New Book on SBIR is a Must Read

While the Nation Slept: The Struggle of Small Innovative Businesses in the U.S. (Mascot Books) spotlights the U.S. government’s efforts to assist small innovative businesses, particularly those engaged in the Small Business Innovation Research (SBIR) Program.

Author David Metzger is one of the pioneers of the SBIR program, having worked within the Small Business Administration and as Staff Director for a legislative subcommittee during the program’s formative years. Metzger, an unabashed cheerleader of what he describes as “gazelle” companies, explains the fascinating behind-the-scenes history of the birth of SBIR, as well as the grueling efforts to keep it alive through successive legislative reauthorizations.

While promoting the ideal and importance of innovative small businesses, the book offers an uncertain future – one that stems from decades-old rivalries with the entrenched academic research community, Congressional ignorance and incompetence, and by what the author perceives to be a blatant exploitation of SBIR contractors by large businesses.

The reader is left with the general impression that small innovative businesses are given lip service by government buying agencies for their contribution to the U.S. economy and the benefits derived from an innovative small business community.
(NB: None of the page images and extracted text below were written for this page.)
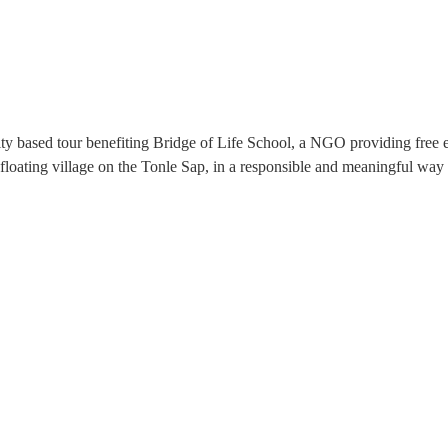
ity based tour benefiting Bridge of Life School, a NGO providing fr
loating village on the Tonle Sap, in a responsible and meaningful way 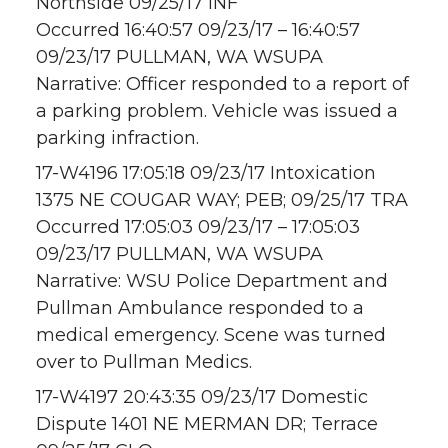
Northside 09/25/17 INF
Occurred 16:40:57 09/23/17 – 16:40:57
09/23/17 PULLMAN, WA WSUPA
Narrative: Officer responded to a report of
a parking problem. Vehicle was issued a
parking infraction.
17-W4196 17:05:18 09/23/17 Intoxication
1375 NE COUGAR WAY; PEB; 09/25/17 TRA
Occurred 17:05:03 09/23/17 – 17:05:03
09/23/17 PULLMAN, WA WSUPA
Narrative: WSU Police Department and
Pullman Ambulance responded to a
medical emergency. Scene was turned
over to Pullman Medics.
17-W4197 20:43:35 09/23/17 Domestic
Dispute 1401 NE MERMAN DR; Terrace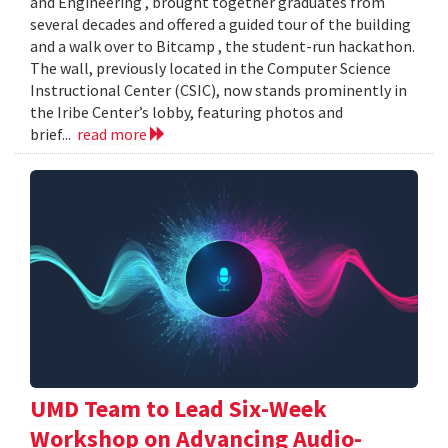
and Engineering , brought together graduates from
several decades and offered a guided tour of the building
and a walk over to Bitcamp , the student-run hackathon.
The wall, previously located in the Computer Science
Instructional Center (CSIC), now stands prominently in
the Iribe Center’s lobby, featuring photos and
brief...
read more
UMD Team to Lead Six-Week
Workshop on Advancing Audio-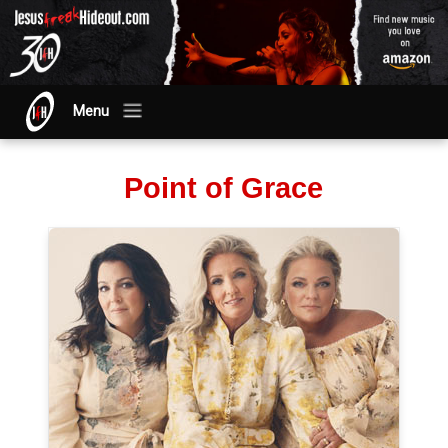
Menu
Point of Grace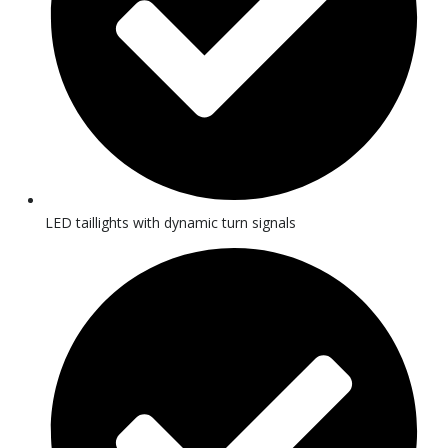
LED taillights with dynamic turn signals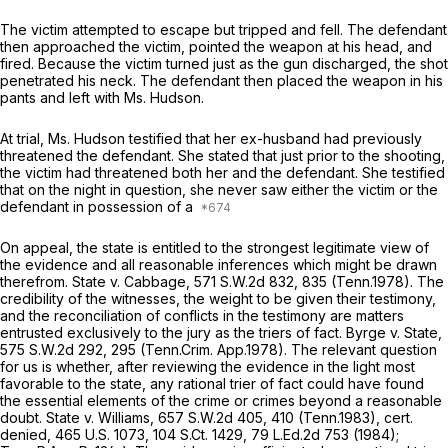
The victim attempted to escape but tripped and fell. The defendant
then approached the victim, pointed the weapon at his head, and
fired. Because the victim turned just as the gun discharged, the shot
penetrated his neck. The defendant then placed the weapon in his
pants and left with Ms. Hudson.
At trial, Ms. Hudson testified that her ex-husband had previously
threatened the defendant. She stated that just prior to the shooting,
the victim had threatened both her and the defendant. She testified
that on the night in question, she never saw either the victim or the
defendant in possession of a
On appeal, the state is entitled to the strongest legitimate view of
the evidence and all reasonable inferences which might be drawn
therefrom.
State v. Cabbage,
571 S.W.2d 832
, 835 (Tenn.1978). The
credibility of the witnesses, the weight to be given their testimony,
and the reconciliation of conflicts in the testimony are matters
entrusted exclusively to the jury as the triers of fact.
Byrge v. State,
575 S.W.2d 292
, 295 (Tenn.Crim. App.1978). The relevant question
for us is whether, after reviewing the evidence in the light most
favorable to the state, any rational trier of fact could have found
the essential elements of the crime or crimes beyond a reasonable
doubt.
State v. Williams,
657 S.W.2d 405
, 410 (Tenn.1983),
cert.
denied,
465 U.S. 1073
,
104 S.Ct. 1429
,
79 L.Ed.2d 753
(1984);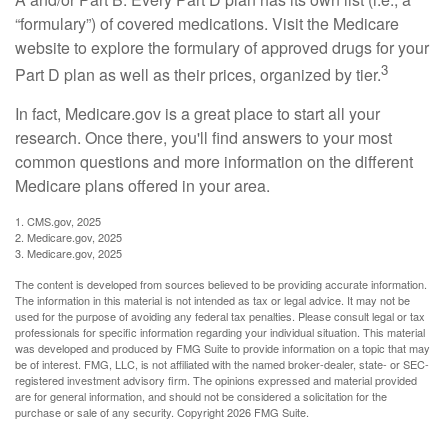
“formulary”) of covered medications. Visit the Medicare
website to explore the formulary of approved drugs for your
3
Part D plan as well as their prices, organized by tier.
In fact, Medicare.gov is a great place to start all your
research. Once there, you'll find answers to your most
common questions and more information on the different
Medicare plans offered in your area.
1. CMS.gov, 2025
2. Medicare.gov, 2025
3. Medicare.gov, 2025
The content is developed from sources believed to be providing accurate information.
The information in this material is not intended as tax or legal advice. It may not be
used for the purpose of avoiding any federal tax penalties. Please consult legal or tax
professionals for specific information regarding your individual situation. This material
was developed and produced by FMG Suite to provide information on a topic that may
be of interest. FMG, LLC, is not affiliated with the named broker-dealer, state- or SEC-
registered investment advisory firm. The opinions expressed and material provided
are for general information, and should not be considered a solicitation for the
purchase or sale of any security. Copyright
2026 FMG Suite.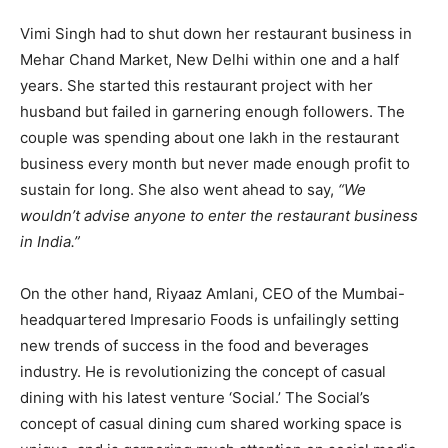
Vimi Singh had to shut down her restaurant business in
Mehar Chand Market, New Delhi within one and a half
years. She started this restaurant project with her
husband but failed in garnering enough followers. The
couple was spending about one lakh in the restaurant
business every month but never made enough profit to
sustain for long. She also went ahead to say,
“We
wouldn’t advise anyone to enter the restaurant business
in India.”
On the other hand, Riyaaz Amlani, CEO of the Mumbai-
headquartered Impresario Foods is unfailingly setting
new trends of success in the food and beverages
industry. He is revolutionizing the concept of casual
dining with his latest venture ‘Social.’ The Social’s
concept of casual dining cum shared working space is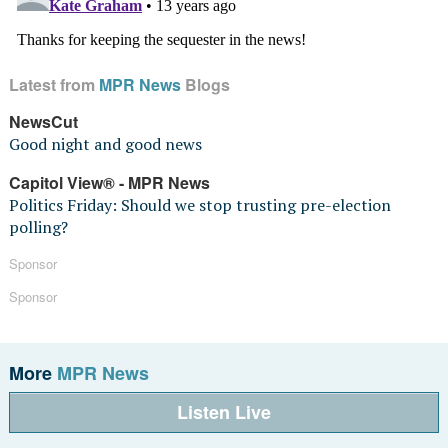
Latest from
MPR News
Blogs
NewsCut
Good night and good news
Capitol View® - MPR News
Politics Friday: Should we stop trusting pre-election
polling?
Sponsor
Sponsor
More
MPR News
Listen Live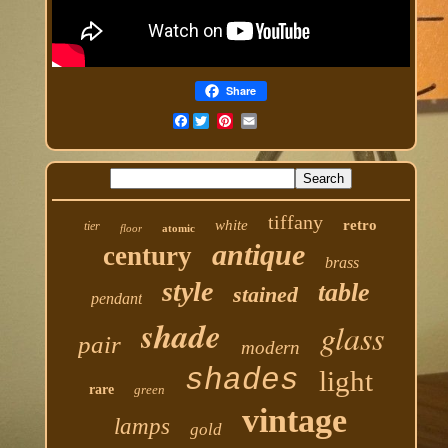
Share
Facebook
tiffany
white
retro
tier
floor
atomic
antique
century
brass
style
table
stained
pendant
shade
glass
pair
modern
shades
light
rare
green
vintage
lamps
gold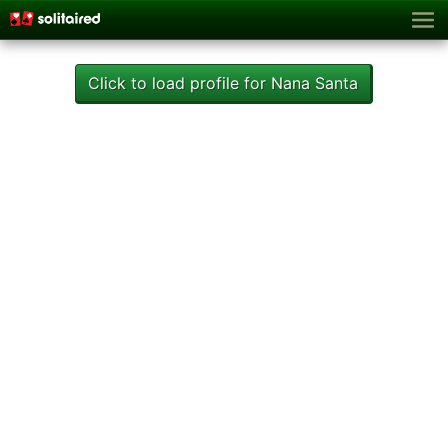
Click to load profile for Nana Santa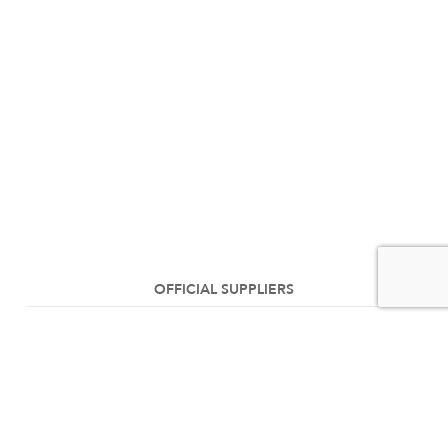
OFFICIAL SUPPLIERS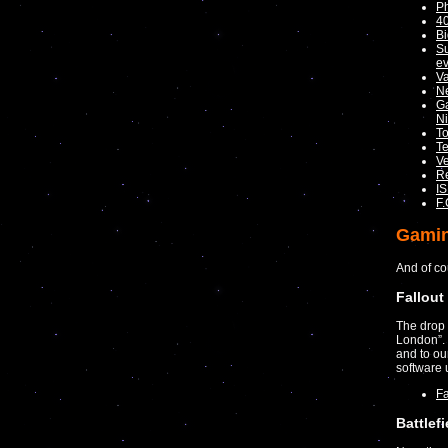
P
40
Bi
Su
ev
V
Ne
Ga
Ni
To
Te
Ve
R
IS
F.
Gami
And of co
Fallou
The drop 
London”. 
and to ou
software 
Fa
Battlef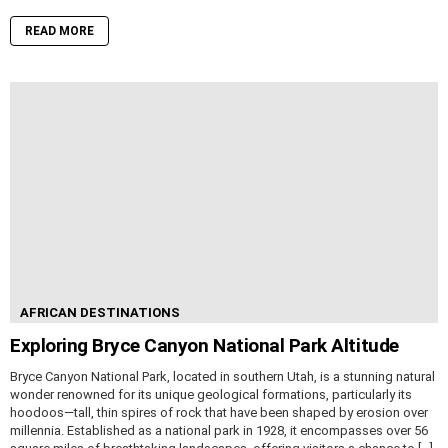
READ MORE
AFRICAN DESTINATIONS
Exploring Bryce Canyon National Park Altitude
Bryce Canyon National Park, located in southern Utah, is a stunning natural
wonder renowned for its unique geological formations, particularly its
hoodoos—tall, thin spires of rock that have been shaped by erosion over
millennia. Established as a national park in 1928, it encompasses over 56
Or as the author more politely puts it, “rhetorical platitudes.” Some 40 years after its inauguration, the SBIR program is still fighting institutional hostility from both government and non-government players.

One of the more surprising chapters addresses the Defense Contract Audit Agency (DCAA). Metzger unloads a full-throated, blistering attack that seems a bit harsh until you realize the author spent some time inside government and has witnessed firsthand DCAA’s regulatory overreach. These pages go well beyond the respectful disregard most government contractors have for the agency, even calling DCAA out as a bully and claiming some DCAA audits rise to the level of “abuse.” The section ends with a touching memoriam to a client who fought and won against DCAA excesses, making one wonder if the passing of his friend informed his strong opinion of DCAA.

For all the bluster, the author fails to acknowledge instances of waste, fraud, and abuse within the SBIR community, as uncommon as that is. One might conclude the author would suggest government scrutiny would only get worse as the funding for SBIR grows and Inspector Generals look to SBIR as a means to grow their own staff.

More important in the long run for SBIR companies is the emphasis of the SBIR “Phase III Mandate”. The author reminds us that the SBIR legislation confers special SBIR competitive and data rights to its participants. Metzger also describes any number of ways government buying agencies and their lawyers attempt to avoid these regulatory principals. In a sense, Metzger argues, everyone knows a small innovative firm doesn’t have the financial ability hire counsel to unravel complex acquisition rules, so the government has the clear advantage in skirting them.

As do prime contractors; another target on Metzger’s SBIR enemies list. It’s more than a myth among SBIR firms that prime contractors make uninformed and unethical demands of SBIR firms. Metzger cites a number of examples in Chapter 7 aptly titled David vs Goliath.

One example highlights the ongoing case of Idaho firm Positron Systems, Inc., against Wyle Labs, who allegedly convinced the Air Force to award them the SBIR Phase III contract that was planned for Positron. (Full disclosure, Positron is a ReliAscent client and is mentioned with permission). It’s alleged that Wyle misappropriated technology that Positron shared with them under a Phase II SBIR contract, information allegedly covered under a Non-Disclosure Agreement (NDA).

If these claims are proved true, it’s a chilling example of a large business and the U.S. government colluding to make an end run around the SBIR contracting mandate at the expense of small business.

The list of grievances continues from there to include the Congressional reauthorization of the SBIR program battle from 2008 to 2011, where the program was extended 14 times in increments of as little as four days. It would be more than fair to say this was a pathetic example of Congress’s attitude toward small business, but in this case Metzger showed restraint.

The book concludes with a list of 30 recommendations on how to improve the SBIR program.  This is particularly timely since Congress is set to reauthorize the program in 2017. Offering many compelling arguments, Metzger provides enough evidence to suggest that Congress should permanently authorize the SBIR program.

As for our own recommendation: you don’t want to miss this fascinating insider’s examination of the SBIR program.